▶ _Reading text_
+--

In 1946, amid a discontent with the leadership's cautious line, an investigation commenced into rumours of Lai Teck's treachery. Before he could be questioned in March 1947, Lai Teck fled the country with party funds. Badly shaken, the Central Executive Committee kept the defection secret for a year while they struggled to come to terms with it. The 26-year-old Chin Peng was chosen as the new Secretary General. A senior officer in the MPAJA 5th Regiment in Perak, he had been the party's principal liaison with Force 136. The party's stance became more resolutely anti-British.

Malayan Emergency

Amid a rising atmosphere of tension, the government outlawed the burgeoning trade union federations on 12 June 1948. Then on 16 June they declared a state of emergency after three European planters were murdered by Communists in Perak state. The police were given sweeping powers of arrest, and punishments including the death penalty could be administered without an ordinary trial.

In the two weeks following hundreds of MCP members were arrested, and the party was declared illegal on 23 July. Party militants regrouped in the jungle as the Malayan Peoples' Anti-British Army (MPABA), many ex-MPAJA personnel. The initial commander, Lau Yew, was killed in action on 16 July. Chin Peng narrowly escaped arrest and rejoined his comrades with difficulty.

During this period the MCP also engaged in intimidation, including assassination, of civilians with the aim of coercing material aid, information, and silence. This policy contributed to a loss in popular support and was repudiated by the CEC in September 1951.

On 1 February 1949 the MPABA changed its name to 'Malayan National Liberation Army' (MNLA) and The party began to campaign for a Peoples' Democratic Republic of Malaya, which included Singapore.

The MPLA had a General Headquarters controlled by a Central Military Committee which consisted of the politburo and some of the MPLA's regimental commanders and political officers. The most influential members of the politburo were Chin Peng, Yeung Kwo and Lau Lee. At this point the army had about 4000 soldiers, about 10% women. It was divided into ten Regiments, nine of which were predominantly Chinese and one of which was composed mostly of Malays and Indians. The latter was successfully eliminated by the British who wished to confine the insurgency to the Chinese community.

A civilian organisation called the Min Yuen supported the MPLA, collecting supplies and information.

+--

▶ _Data segment_
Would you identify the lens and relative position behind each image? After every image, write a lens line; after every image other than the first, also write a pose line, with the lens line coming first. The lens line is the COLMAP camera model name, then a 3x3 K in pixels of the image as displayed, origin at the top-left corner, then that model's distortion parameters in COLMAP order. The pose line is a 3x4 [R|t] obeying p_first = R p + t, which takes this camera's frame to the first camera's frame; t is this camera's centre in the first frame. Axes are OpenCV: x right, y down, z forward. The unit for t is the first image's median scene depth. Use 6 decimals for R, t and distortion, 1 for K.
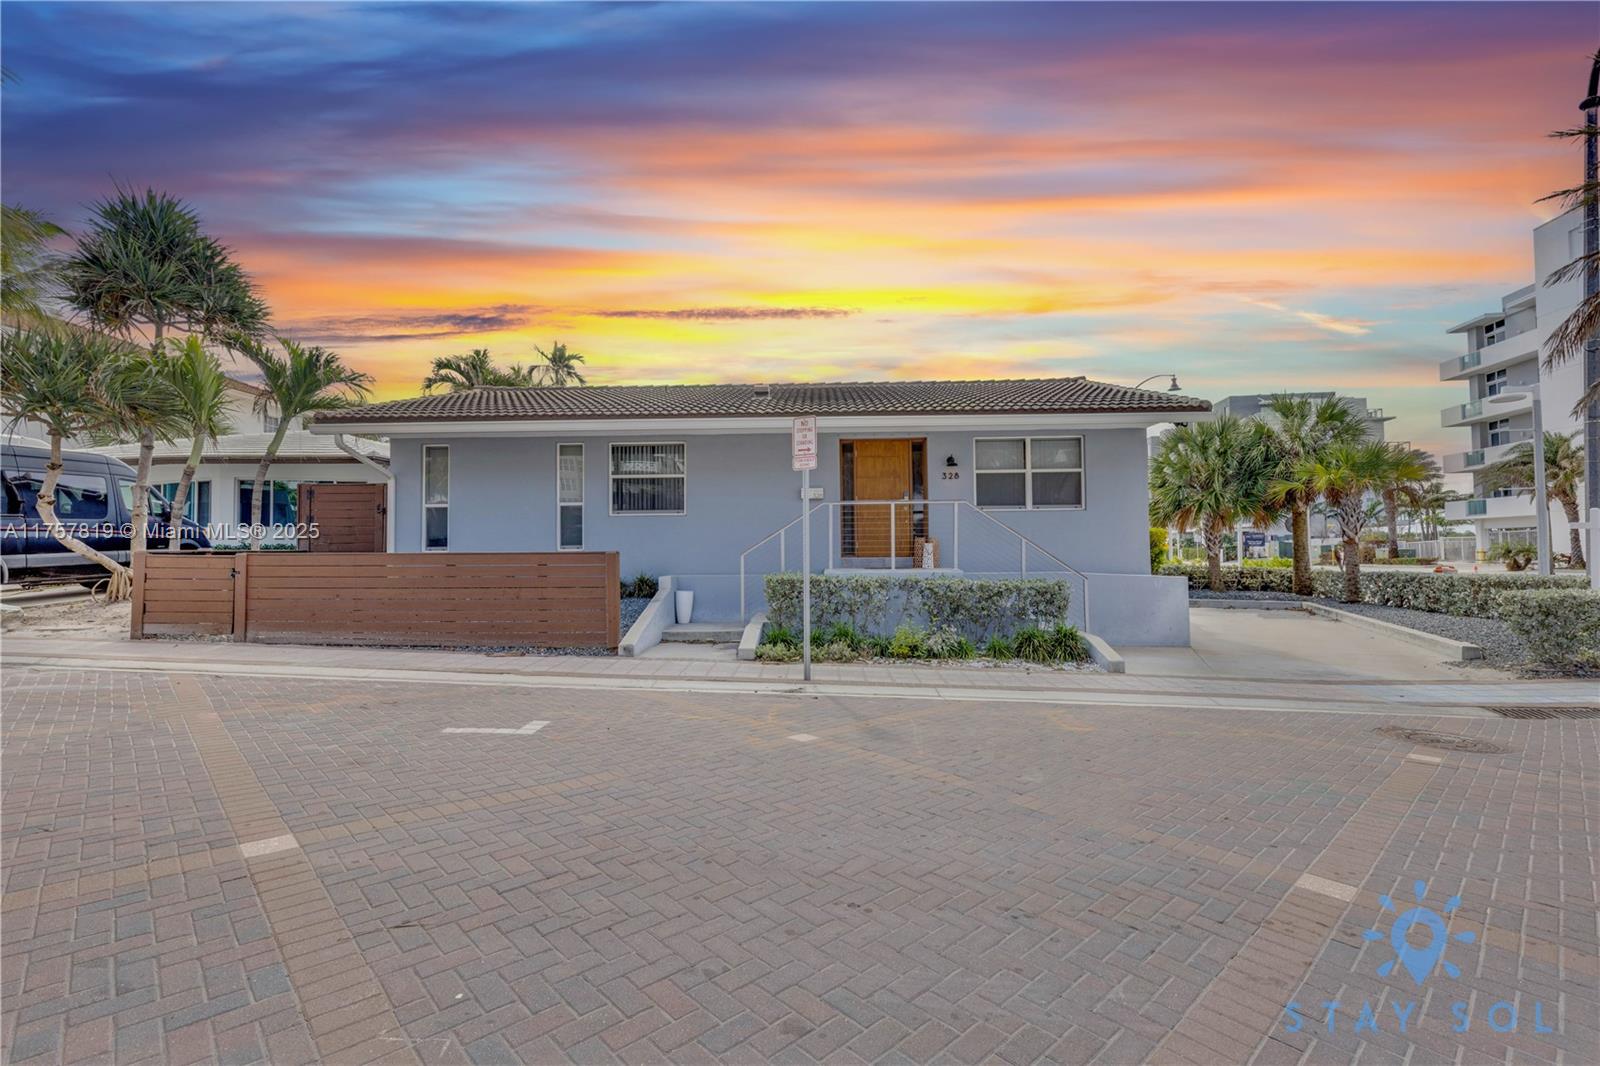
lens RADIAL K [[706.4, 0, 827.2], [0, 706.4, 533.8], [0, 0, 1]] dist [0.005353, 0.000437]
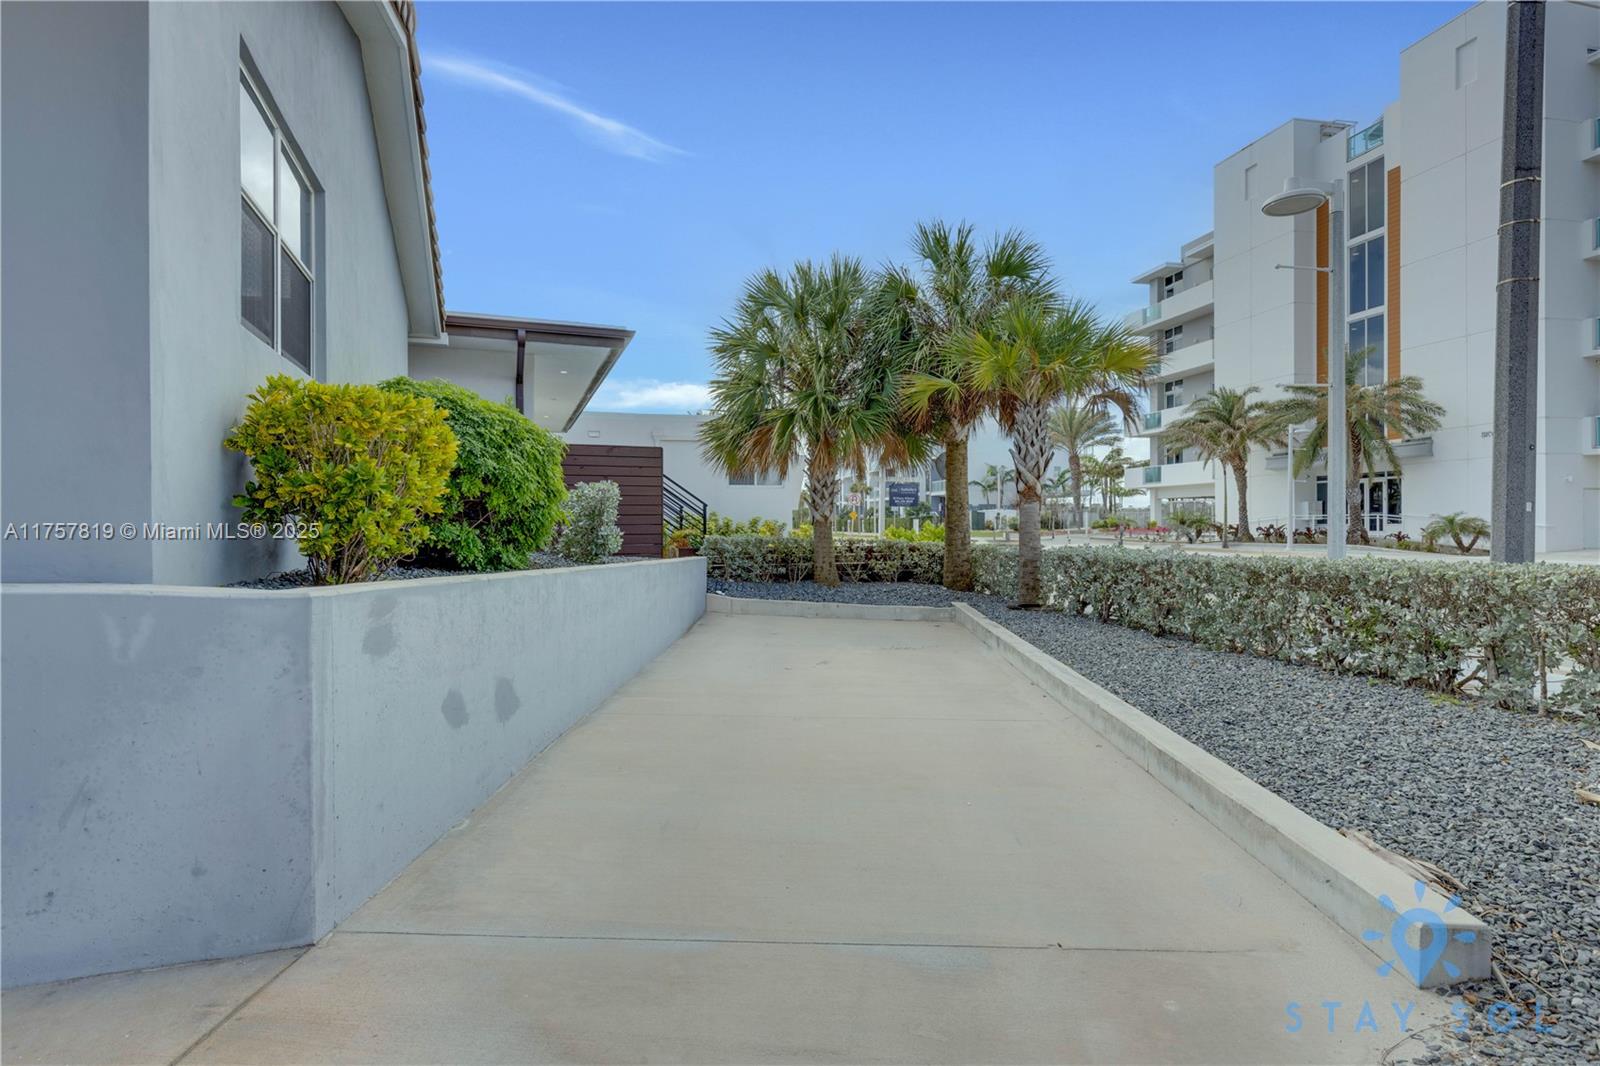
lens RADIAL K [[889.6, 0, 804.3], [0, 889.6, 530.4], [0, 0, 1]] dist [-0.002886, 0.000085]
pose [[0.929625, 0.004214, 0.368484, 0.280852], [-0.017896, 0.999271, 0.033720, 0.016755], [-0.368073, -0.037941, 0.929023, 0.368593]]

+--

▶ _Exercise objective_
Please extract from the text on the Malayan Communist Party above the passage running from "On 1 February" up to and including "supplies and information.", copied word for word.

▶ _Written response_
On 1 February 1949 the MPABA changed its name to 'Malayan National Liberation Army' (MNLA) and The party began to campaign for a Peoples' Democratic Republic of Malaya, which included Singapore.

The MPLA had a General Headquarters controlled by a Central Military Committee which consisted of the politburo and some of the MPLA's regimental commanders and political officers. The most influential members of the politburo were Chin Peng, Yeung Kwo and Lau Lee. At this point the army had about 4000 soldiers, about 10% women. It was divided into ten Regiments, nine of which were predominantly Chinese and one of which was composed mostly of Malays and Indians. The latter was successfully eliminated by the British who wished to confine the insurgency to the Chinese community.

A civilian organisation called the Min Yuen supported the MPLA, collecting supplies and information.